The Sun, The Daily Mail, The Times, I didn't read them this morning, but I hope that Andy Murray read them all. Worst case, I hope his mother/sometimes coach Judy has copies of all the British dailies stashed away so that he can read all the writers who spent years lambasting him suddenly singing a new tune (if only for a day). I hope Andy Murray pulls out of the Rogers Cup with "fatigue" in the form of a lager drenched headache and a long, long night of partying with his mates and an afterparty with Kim Sears. Professional tennis is a grind like none other in sport: solitary, crisscrossing five continents, playing tournaments from New Year's Eve to Thanksgiving, with every week's results dissected, overanalyzed and recounted by the press corps, fans and coaches alike, not to mention a ranking system that tells you every single week of the year where you stand in relation to your competition. Murray was considered, for lack of a better phrase, the most accomplished "non-winner" the game has ever known. Having forever rewritten his narrative with his win over Roger Federer for Olympic gold yesterday, I sincerely hope the Scot is indulging in the sweet taste of victory.
I imagine somewhere in an appropriately posh quarter of Central London last night, that Ivan Lendl sat in a corner, dour as ever, with a jumprope and stopwatch in hand, irritated by all the noise, checking his watch over a training session that never happened...as it should have been. It speaks volumes of the dominance of the ATP Big Three that the No. 4 (who has been ranked as high as second in the world) winning the Olympic final registers as more than a mild upset. Murray's record versus Federer coming into the day at 8-8 more than suggested that he could beat the World No. 1, but conventional wisdom (and history) countered that on the biggest stages, where the game's history is made, he just couldn't. He wasn't even with Federer to the big match followers, he was a decided underdog, 8.5-1 said noted UK bookmaker William Hill, bookies farther from the crown likely said worse. Murray wouldn't win on a stage this big; he never has, why now? If this were Cincinnati, different story, but the Olympics? In the UK? At Wimbledon?!? Nope, precious few truly expected a win, let alone a straight sets drubbing that made the World No. 1 and 17-time major champion look as shockingly ordinary as his fellow silver medalist and Career Grand Slammer, Maria Sharapova looked a day earlier against Serena Williams. 6-2, 6-1, 6-4?!?! Against Federer? This was obviously some Murray fanboy joke perpetuated across the internet, not a real match score.

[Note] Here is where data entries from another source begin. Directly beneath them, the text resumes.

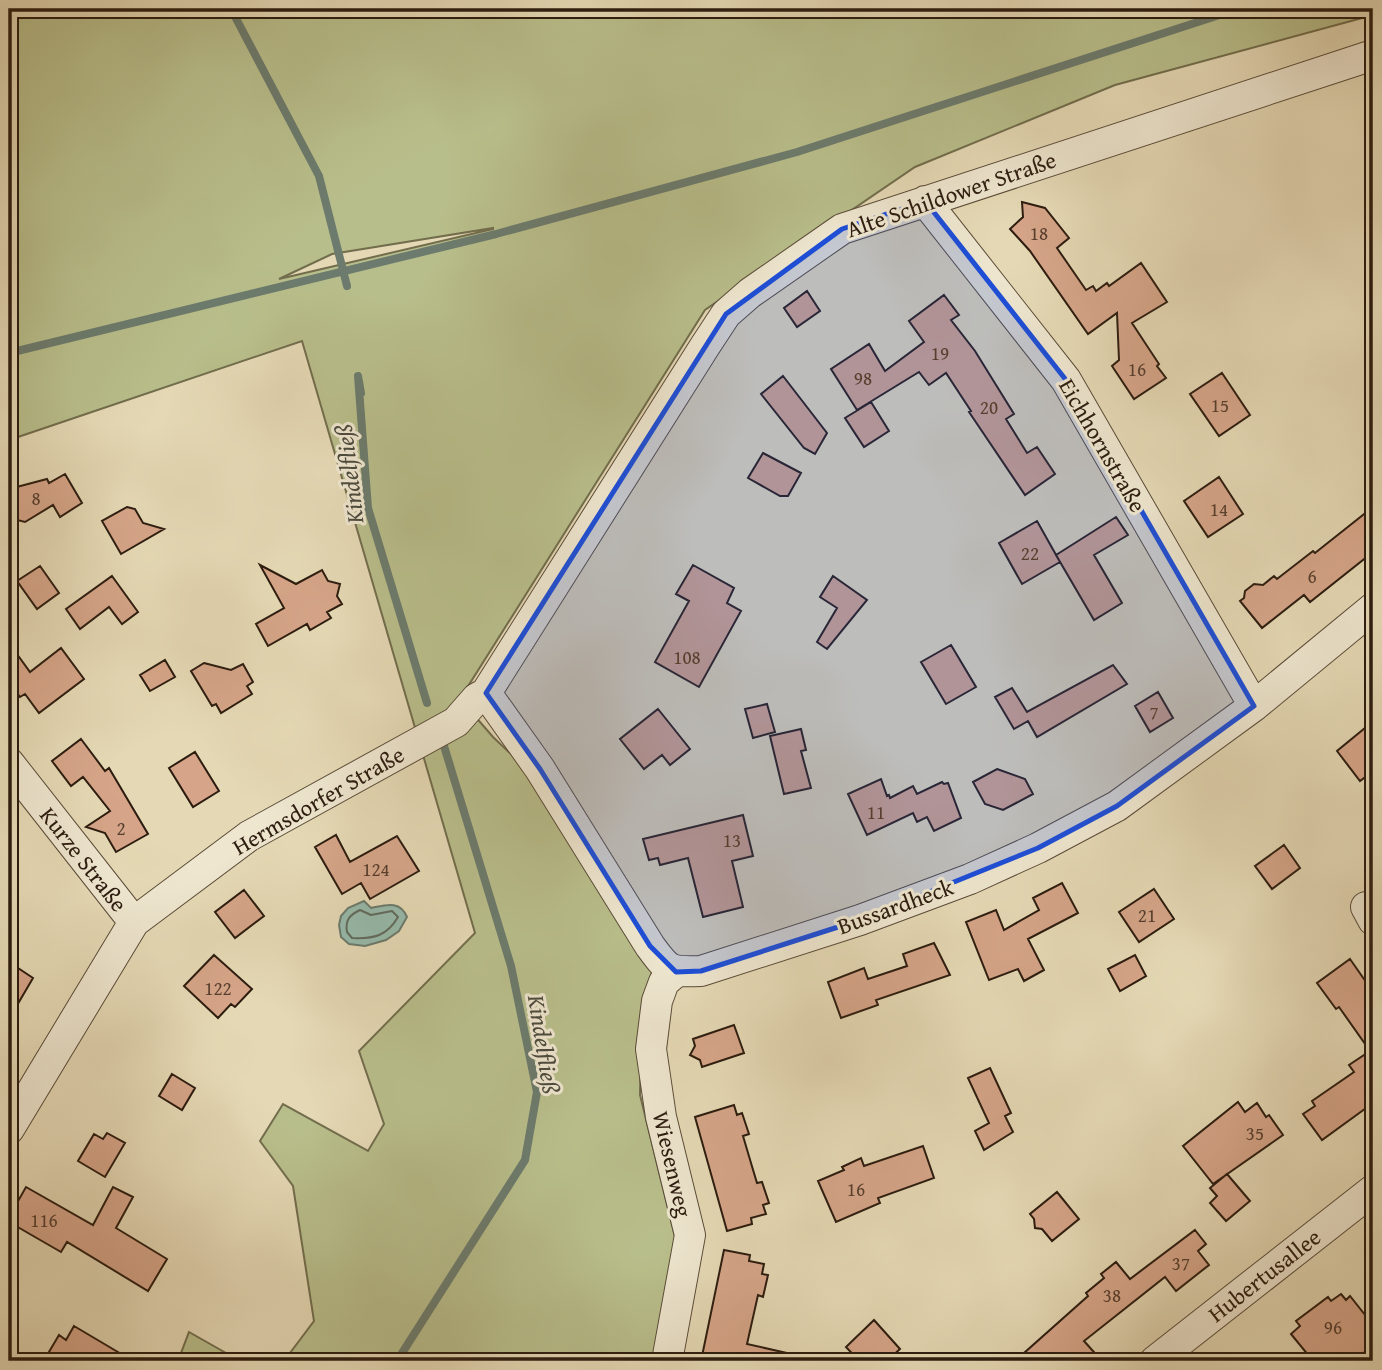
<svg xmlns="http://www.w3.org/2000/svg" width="1382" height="1370" font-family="'Gentium Book Plus',serif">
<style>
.green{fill:#b8be8b;stroke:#726d4d;stroke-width:2;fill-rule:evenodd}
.water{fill:#96baab;stroke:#6c7b6d;stroke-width:2}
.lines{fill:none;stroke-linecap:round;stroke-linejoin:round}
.shore{stroke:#616b5d;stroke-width:2}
.stream{stroke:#6c7b6d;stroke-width:8}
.building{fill:#d6a589;stroke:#2c1c0f;stroke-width:2}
.street-casing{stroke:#5a4b38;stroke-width:32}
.street{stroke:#eee6cf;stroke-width:30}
.marked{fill:#1d4ed8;fill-opacity:0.2;stroke:#1d4ed8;stroke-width:5;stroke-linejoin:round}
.labels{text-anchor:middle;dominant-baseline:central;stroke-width:6;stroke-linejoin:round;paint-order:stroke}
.number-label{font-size:19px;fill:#563e2e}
.street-label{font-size:23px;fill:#2c1c0f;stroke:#eee6cf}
.water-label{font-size:24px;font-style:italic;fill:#4c4b3e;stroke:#eee6cf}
</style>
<rect width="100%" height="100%" fill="#e5d9b5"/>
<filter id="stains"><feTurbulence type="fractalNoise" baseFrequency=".00286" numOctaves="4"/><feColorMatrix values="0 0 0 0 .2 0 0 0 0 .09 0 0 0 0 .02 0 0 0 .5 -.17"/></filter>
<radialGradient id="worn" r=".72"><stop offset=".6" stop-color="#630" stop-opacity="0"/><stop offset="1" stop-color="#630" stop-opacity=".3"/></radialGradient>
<!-- green -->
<path class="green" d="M9,9H1373V11L1362,18L1115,85L915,167L705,310L460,699L493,737L529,771L655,973L641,1040L640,1095L678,1249L657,1361H284L314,1321L293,1186L260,1141L283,1104L368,1151L384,1124L359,1051L475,933L302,341L9,440ZM493,228V229L279,279L332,254Z
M189,1332L240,1361H178Z"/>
<!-- water -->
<path class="water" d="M364,901L371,908C386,905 400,900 407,917L399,931L386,940L365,946L349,944L341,937L339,925L341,916L348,908Z"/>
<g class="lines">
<!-- shore -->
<path class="shore" d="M360,910L371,915L392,911L398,917C387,936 374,939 352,938L347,932C345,921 349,915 360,910Z"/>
<!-- stream -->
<path class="stream" d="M231,9L319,176L347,286
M9,353L496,234L797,152L1238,9
M361,393L358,376L368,508L427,703
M397,1361L525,1160L537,1092L511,966L444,746"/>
</g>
<!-- building -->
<path class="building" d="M1022,202L1045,208L1069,238L1057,248L1086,290L1093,286L1096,291L1107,283L1109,286L1141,263L1167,302L1132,323L1159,364L1157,366L1166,378L1134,399L1112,366L1119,360L1117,313L1088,334L1030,251L1010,229L1023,217Z
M807,291L820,311L797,327L784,308Z
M944,295L959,315L951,320L975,351L1014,414L1006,419L1027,453L1037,447L1055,474L1025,495L969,412L971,411L946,373L929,385L919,372L857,410L831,369L869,344L885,371L924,342L909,321Z
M1222,373L1250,415L1219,436L1190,394Z
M783,376L827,433L815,454L804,448L761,394Z
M871,402L889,431L864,447L845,418Z
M763,453L801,473L788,496H780L748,478Z
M65,474L82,503L60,517L53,505L25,522L13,519L9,511V489L47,479L49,483Z
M1219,477L1243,514L1208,537L1184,501Z
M127,507L135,509L143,523L164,529L121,554L102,521Z
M1373,507V552L1310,602L1304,595L1262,628L1240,601L1244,598L1245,591L1254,584L1263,585L1274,576L1277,579L1313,551L1315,553Z
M1116,517L1128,535L1094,555L1122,603L1094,620L1056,555Z
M1037,521L1060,562L1022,584L999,543Z
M260,565L296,584L322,570L328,581L340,584L337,596L342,604L327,612L331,618L310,630L307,624L268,646L256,624L284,608Z
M693,565L734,588L727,603L741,611L699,687L655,662L689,601L676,594Z
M40,566L59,593L37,609L17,581Z
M112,576L138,612L122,624L109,607L80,629L66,609Z
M833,576L867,600L827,649L817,642L837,608L820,597Z
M9,643L30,672L61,648L84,679L39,713L25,694L20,697L9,682Z
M951,645L976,687L946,704L921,662Z
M165,660L175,677L150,691L140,675Z
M204,663L231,670L243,664L253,682L247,686L252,694L221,713L216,704L212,706L191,671Z
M1113,665L1127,684L1037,737L1028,721L1014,729L995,697L1012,688L1027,712Z
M1158,692L1173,718L1150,732L1135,706Z
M767,704L775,732L753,738L745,709Z
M658,709L690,749L670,765L662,755L644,769L620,739Z
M1365,728L1373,739V771L1360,781L1337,751Z
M801,729L806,750L801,751L811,788L784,794L770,736Z
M81,739L105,771L109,768L148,834L116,852L105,833L86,827L110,811L83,777L71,786L52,761Z
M195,752L219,791L193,807L169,768Z
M997,769L1025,779L1033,794L1003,810L985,804L973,782Z
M881,779L887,796L889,795L890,798L913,786L917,794L942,782L944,784L948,783L961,818L934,831L927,817L917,822L913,813L867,835L848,794Z
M743,815L753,856L732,861L743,907L703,917L688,858L660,865L658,858L649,860L643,839Z
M336,835L350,862L397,836L419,871L370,899L361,883L342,894L315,847Z
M1284,845L1300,868L1272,889L1255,866Z
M1062,883L1078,913L1028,939L1044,970L1024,981L1018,969L989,980L966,922L996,910L1004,930L1039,910L1033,898Z
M1154,889L1174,919L1139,942L1119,912Z
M244,890L264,916L235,938L215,912Z
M934,943L950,975L876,1000L878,1005L841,1018L828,982L864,968L868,979L907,966L903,954Z
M214,955L252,989L235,1007L231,1004L218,1018L184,986Z
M1135,955L1146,976L1120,991L1108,969Z
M1350,959L1373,992V1103L1322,1140L1303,1114L1315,1106L1312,1101L1354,1072L1349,1065L1370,1051L1339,1007L1336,1009L1317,983Z
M9,962L33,978L9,1019Z
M734,1025L744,1053L702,1067L700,1060L690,1055L695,1046L693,1039Z
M990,1068L1011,1113L1005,1116L1013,1132L984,1150L975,1131L989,1123L968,1078Z
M172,1074L195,1088L182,1110L159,1096Z
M1238,1102L1245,1112L1257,1103L1266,1117L1269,1115L1283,1135L1213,1184L1183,1146Z
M734,1105L737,1115L742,1113L749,1134L743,1136L751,1163L757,1183L762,1182L769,1203L763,1205L766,1214L751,1218L752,1224L727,1231L695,1117Z
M107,1133L125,1143L105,1177L78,1161L94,1134L103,1139Z
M923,1146L934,1178L878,1198L880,1203L836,1222L818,1181L844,1170L842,1167L861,1158L864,1166Z
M1227,1174L1250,1201L1226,1221L1210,1203L1217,1196L1210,1188Z
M26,1187L93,1225L113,1187L133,1197L116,1228L167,1259L148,1291L67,1242L61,1252L9,1222V1217Z
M1057,1192L1079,1219L1052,1241L1042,1229L1035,1228L1034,1219L1030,1214Z
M1195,1230L1206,1244L1198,1251L1209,1265L1176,1291L1165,1277L1084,1341L1102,1361H1015L1088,1296L1086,1293L1104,1278L1101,1274L1116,1262L1130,1279Z
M724,1250L750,1255L749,1261L764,1264L762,1274L768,1275L763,1297L758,1295L747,1344L787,1353L786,1361H701Z
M1341,1294L1346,1300L1350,1296L1373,1325V1345L1354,1361H1313L1291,1334L1300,1326L1296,1321L1328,1297L1331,1301Z
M874,1320L900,1349L887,1361H859L846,1347Z
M74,1326L133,1361H53L56,1356L49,1352L59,1335L66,1340Z"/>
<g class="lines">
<!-- street casing -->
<g class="street-casing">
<path id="street" d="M925,201L1066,380L1254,706
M486,693L540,769L650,946C669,972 670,972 701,971L860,920L970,879L1038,848L1117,806L1254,706L1373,608
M9,763L134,922
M1366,907L1373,920
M9,1129L134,922L249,836L456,722L477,698L486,693L705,346L726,314L750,293L842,229L1373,55
M667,1361L690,1235L661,1117L651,1049L657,1001L664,982L676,972
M1155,1361L1373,1190"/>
</g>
<!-- street -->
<use href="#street" class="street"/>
</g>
<!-- marked area -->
<path class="marked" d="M925,201L1066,380L1254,706L1117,806L1038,848L860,920L701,971L676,972L650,946L540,769L486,693L726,314L842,229Z"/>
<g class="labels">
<!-- number labels -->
<g class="number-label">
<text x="1039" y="233">18</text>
<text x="940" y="353">19</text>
<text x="1137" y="369">16</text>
<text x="863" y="378">98</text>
<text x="1220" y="405">15</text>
<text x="989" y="407">20</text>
<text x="36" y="498">8</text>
<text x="1219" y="509">14</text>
<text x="1030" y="553">22</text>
<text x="1312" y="576">6</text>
<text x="687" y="657">108</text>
<text x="1154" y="712">7</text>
<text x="876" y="812">11</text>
<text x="121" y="828">2</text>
<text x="732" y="840">13</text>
<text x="376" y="869">124</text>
<text x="1147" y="915">21</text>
<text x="218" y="988">122</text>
<text x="1255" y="1133">35</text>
<text x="856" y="1189">16</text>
<text x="44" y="1220">116</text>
<text x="1181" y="1263">37</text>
<text x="1112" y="1295">38</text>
<text x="1333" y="1327">96</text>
</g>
<!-- street labels -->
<g class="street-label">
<text transform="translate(951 194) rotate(-19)">Alte Schildower Straße</text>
<text transform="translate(1103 445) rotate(60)">Eichhornstraße</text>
<text transform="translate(318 800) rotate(-30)">Hermsdorfer Straße</text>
<text transform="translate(84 859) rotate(52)">Kurze Straße</text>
<text transform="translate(895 906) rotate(-20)">Bussardheck</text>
<text transform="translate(673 1164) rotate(77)">Wiesenweg</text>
<text transform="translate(1264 1275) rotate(-38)">Hubertusallee</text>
</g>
<!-- water labels -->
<g class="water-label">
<text transform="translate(349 474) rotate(-97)">Kindelfließ</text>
<text transform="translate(544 1044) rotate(81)">Kindelfließ</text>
</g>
</g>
<!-- margin -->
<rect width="1382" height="1370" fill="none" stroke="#e5d9b5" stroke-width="35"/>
<rect x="10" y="10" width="1361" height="1349" fill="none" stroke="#2c1c0f" stroke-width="3.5"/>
<rect x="18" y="18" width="1347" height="1335" fill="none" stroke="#2c1c0f" stroke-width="2"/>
<rect width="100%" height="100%" filter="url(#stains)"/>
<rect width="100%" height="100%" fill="url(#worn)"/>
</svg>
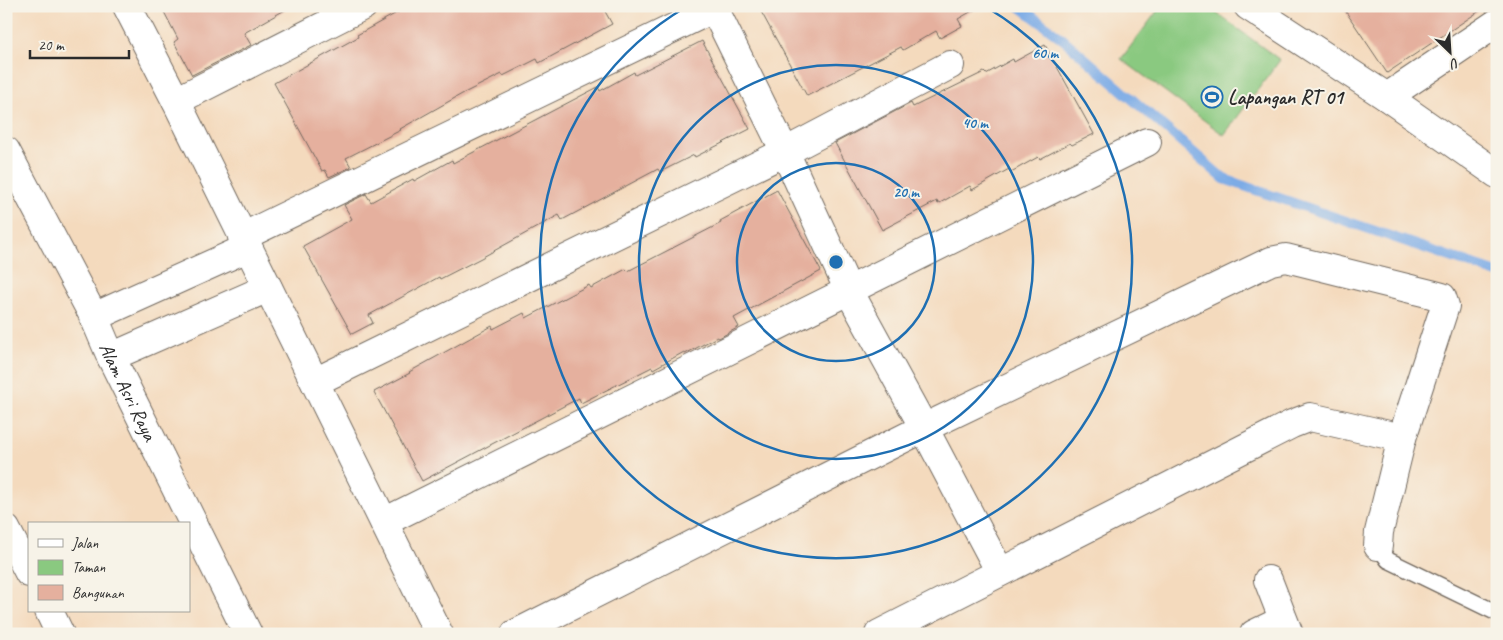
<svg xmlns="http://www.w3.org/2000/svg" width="1503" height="640" font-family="Caveat,sans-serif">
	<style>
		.green { fill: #8ac980; stroke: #5a7a56 }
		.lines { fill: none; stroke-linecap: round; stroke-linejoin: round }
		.stream { stroke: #7cabe6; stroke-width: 10 }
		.building { fill: #e5b09e }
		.lane-casing { stroke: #71685e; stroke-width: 18 }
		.street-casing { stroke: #71685e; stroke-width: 30 }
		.lane { stroke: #fff; stroke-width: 15 }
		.street { stroke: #fff; stroke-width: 28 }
		.ring { fill: none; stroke: #1f6fb2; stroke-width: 2.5 }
		.labels { text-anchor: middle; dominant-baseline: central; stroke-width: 4; stroke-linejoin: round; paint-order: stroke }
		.poi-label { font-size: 20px; font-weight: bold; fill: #2b2b2b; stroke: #f7f3e8; text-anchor: start }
		.street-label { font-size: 20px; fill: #2b2b2b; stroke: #f7f3e8 }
		.centre { fill: #1f6fb2; stroke: #f7f3e8; stroke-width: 2.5 }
		.ring-label { font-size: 15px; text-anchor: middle; font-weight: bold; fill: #1f6fb2; stroke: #f7f3e8; stroke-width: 4; stroke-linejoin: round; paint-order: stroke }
	</style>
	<rect width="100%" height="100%" fill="#f7f3e8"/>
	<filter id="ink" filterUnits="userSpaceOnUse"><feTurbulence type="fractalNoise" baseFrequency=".02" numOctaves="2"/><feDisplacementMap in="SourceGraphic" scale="10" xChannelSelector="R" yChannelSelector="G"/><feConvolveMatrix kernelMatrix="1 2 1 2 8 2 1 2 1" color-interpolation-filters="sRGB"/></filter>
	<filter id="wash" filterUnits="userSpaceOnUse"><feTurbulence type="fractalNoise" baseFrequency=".0096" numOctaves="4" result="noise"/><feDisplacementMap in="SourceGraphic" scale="20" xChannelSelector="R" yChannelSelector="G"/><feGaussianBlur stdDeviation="1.12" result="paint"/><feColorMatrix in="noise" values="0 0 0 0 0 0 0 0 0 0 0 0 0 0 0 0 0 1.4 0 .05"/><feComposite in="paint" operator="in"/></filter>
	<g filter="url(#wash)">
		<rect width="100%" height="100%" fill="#f4dabd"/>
		<path class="green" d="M1161,6h46l73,54 -56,75 -103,-76z"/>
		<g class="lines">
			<path class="stream" d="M1019,6l45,34 160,139 273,94"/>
		</g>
		<g id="blocks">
			<path class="building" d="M161,6h131l-48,27 7,12 -59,30 -18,-33 4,-3z
				M409,6h193l10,18 -73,39 -2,-4 -34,17 -1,-2 -40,20 -62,35 1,1 -55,28 5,9 -22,10 -4,-7 -3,1 -48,-88 84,-46 -1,-2z
				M758,6h223l-23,13 4,7 -22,12 -4,-7 -33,19 -2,-3 -94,49z
				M1342,6h145l-100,67z
				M702,41l48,88 -55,28 -1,-2 -34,17 -2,-3 -96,51 -3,-5 -78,43 -41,21 -1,-2 -70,38 4,8 -21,11 -49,-88 49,-27 -8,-14 22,-11 5,8 42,-23 1,2 38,-21 1,3 145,-76 2,4 34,-19 1,3z
				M1045,45l49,89 -22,11 -2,-2 -30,16 -2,-2 -27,15 -2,-3 -37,21 -2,-4 -32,18 -1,-3 -55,29 -47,-87 76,-40 2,4 71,-35 2,2 27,-15 1,3z
				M777,190l44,81 -87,47 5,9 -20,11 -2,-1 -32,17 -1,-2 -31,17 -1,-2 -71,36 -2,-5 -157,83 -48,-89 36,-19 -1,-1 83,-46 1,3 31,-16 2,5 63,-33 2,3 35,-19 2,2 93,-48 -1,-2z"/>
		</g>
	</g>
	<g filter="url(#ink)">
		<use href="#blocks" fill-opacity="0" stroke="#71685e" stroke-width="1"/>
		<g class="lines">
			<g class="lane-casing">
				<path id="lane" d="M1378,546l10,14 109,53"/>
			</g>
			<g class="street-casing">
				<g id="street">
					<path d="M127,6l49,95 263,533"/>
					<path d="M713,6l72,146 64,139 75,137 76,144"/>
					<path d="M1248,6l139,91 110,77"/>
					<path d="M1387,97l110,-74"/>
					<path d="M176,101l187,-95"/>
					<path id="s1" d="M6,151l88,166 17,40 137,277"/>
					<path d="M242,237l477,-231"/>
					<path d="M94,317l153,-69"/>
					<path d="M111,357l157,-69"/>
					<path d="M315,382l470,-230 165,-87"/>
					<path d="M384,522l763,-380"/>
					<path d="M6,529l23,44"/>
					<path d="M1268,580l21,54"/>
					<path d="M49,611l11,23"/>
					<path d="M515,634l409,-206 347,-167 15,-3 145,36 11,3 3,9 -43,132 -23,94 -1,14"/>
					<path d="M879,634l413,-210 18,-7 92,21"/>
					<path d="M1254,634l29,-14"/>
				</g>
			</g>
			<use href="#lane" class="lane"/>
			<use href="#street" class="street"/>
		</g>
	</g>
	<g class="ring">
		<circle cx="836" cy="262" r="99"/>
		<circle cx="836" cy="262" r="197"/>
		<path d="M986 7A296 296 0 1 1 686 7"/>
	</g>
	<defs>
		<g id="stadium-ring" transform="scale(1.125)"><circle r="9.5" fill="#f7f3e8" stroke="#1f6fb2" stroke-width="1.5"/><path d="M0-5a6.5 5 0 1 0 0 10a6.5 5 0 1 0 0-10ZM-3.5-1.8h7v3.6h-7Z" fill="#1f6fb2"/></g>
	</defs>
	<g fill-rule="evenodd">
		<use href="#stadium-ring" x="1212" y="97"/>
	</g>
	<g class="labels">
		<g class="poi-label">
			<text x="1228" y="97">Lapangan RT 01</text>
		</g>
		<g class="street-label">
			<text stroke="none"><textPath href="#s1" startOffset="270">Alam Asri Raya</textPath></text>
		</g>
	</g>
	<circle cx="836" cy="262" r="8" class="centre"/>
	<g class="ring-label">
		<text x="1045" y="58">60 m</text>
		<text x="975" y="128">40 m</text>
		<text x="906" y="197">20 m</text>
	</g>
	<rect width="1503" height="640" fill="none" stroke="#f7f3e8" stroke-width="25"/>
	<rect x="28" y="522" width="162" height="90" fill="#f7f3e8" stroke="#a5a39c"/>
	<rect x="38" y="539" width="25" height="8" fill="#ffffff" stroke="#a5a39c"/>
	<text x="72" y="548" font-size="15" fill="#2b2b2b">Jalan</text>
	<rect x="38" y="560" width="25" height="15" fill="#8ac980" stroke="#a5a39c"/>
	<text x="72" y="572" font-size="15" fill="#2b2b2b">Taman</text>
	<rect x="38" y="585" width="25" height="15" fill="#e5b09e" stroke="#a5a39c"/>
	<text x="72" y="598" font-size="15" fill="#2b2b2b">Bangunan</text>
	<g transform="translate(1450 52) rotate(155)" stroke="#f7f3e8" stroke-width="4" paint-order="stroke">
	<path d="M0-4L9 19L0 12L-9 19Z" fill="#2b2b2b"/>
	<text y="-8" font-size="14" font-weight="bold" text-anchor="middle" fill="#2b2b2b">U</text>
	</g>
	<path d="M30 50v8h99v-8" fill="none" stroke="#2b2b2b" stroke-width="2.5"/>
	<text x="38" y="50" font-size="15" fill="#2b2b2b" stroke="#f7f3e8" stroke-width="4" paint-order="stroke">20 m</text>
</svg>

Just a month earlier, Murray reached the Wimbledon final, his fourth in a major and he lost. The best most could say afterward was that unlike in his first three major finals, at least he win a set this time. He actually started that match well, very well, blasting winners and matching Federer at every turn. Then Mother Nature herself reset the balance. Rain came, forcing the final under the roof, eliminating the elements and lifting Federer in his favored conditions to a seventh Wimbledon crown in the last ten events played. Not that his other rivals have been less stingy vis a vis sharing the wealth. He's 5-13 against Nadal, and just 2-6 in majors. He's 6-8 versus Djokovic who took the Scot out of the last two Australian Opens in the final and semifinal respectively. This was the Ballad of Andy Murray, every triumphant note negated by the downbeat refrain, "Never beat 'em when it counts, can't cash the check and drown 'em out." At the most unlikely of venues, Wimbledon Centre Court it happened, Andy Murray won the biggest tournament of his life. With not just the British press watching, but the entire world; against the greatest champion tennis has ever known, Andy Murray came good. So if it takes Andy a week or so to pick up a racquet again, we're ready to cut him a little slack. In fact, we would applaud him. It's been a long road to glory for Andy Murray, we hope he can enjoy the destination just a bit before moving on.